I stared into the monster’s eyes. Shiny, bulging, blood-red orbs embedded in the loose skin like larvae.
“Ironic, isn’t it? Here you were, knocking yourself out to find me.” A voice came from a rattling flap and a hole below the demonic eyes. A British voice. Seth’s voice.
He switched back into Phoebe—and batted those startling blue eyes at me.
“And here I was the whole time,” came Seth’s voice— out of Phoebe’s mouth.
Chapter 47
“WAIT A SECOND,” I said, trying to stop the sudden, awful spinning in my head. “That means . . . all along you were . . . Right from the start you were . . .”
Seth changed himself from Phoebe back into the horse-headed monster—that is, himself.

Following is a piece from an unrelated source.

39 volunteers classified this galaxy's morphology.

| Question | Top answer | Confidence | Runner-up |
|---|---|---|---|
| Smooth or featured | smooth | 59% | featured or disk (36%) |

“Phoebe? Oh yes,” he said, winking an orb as the corners of his mouth pulled up in a horsey smile. “You’re quite a snuggler, Danny. I’ll always cherish the time we had.”
I closed my eyes and slowly shook my head. Talk about something sucking big-time. I’d been getting all googly-eyed and fog-brained over an alien slime pustule. Wow. I’d wanted to die before, but never so badly. I probably would in a second anyway. Cardiac arrest by embarrassment.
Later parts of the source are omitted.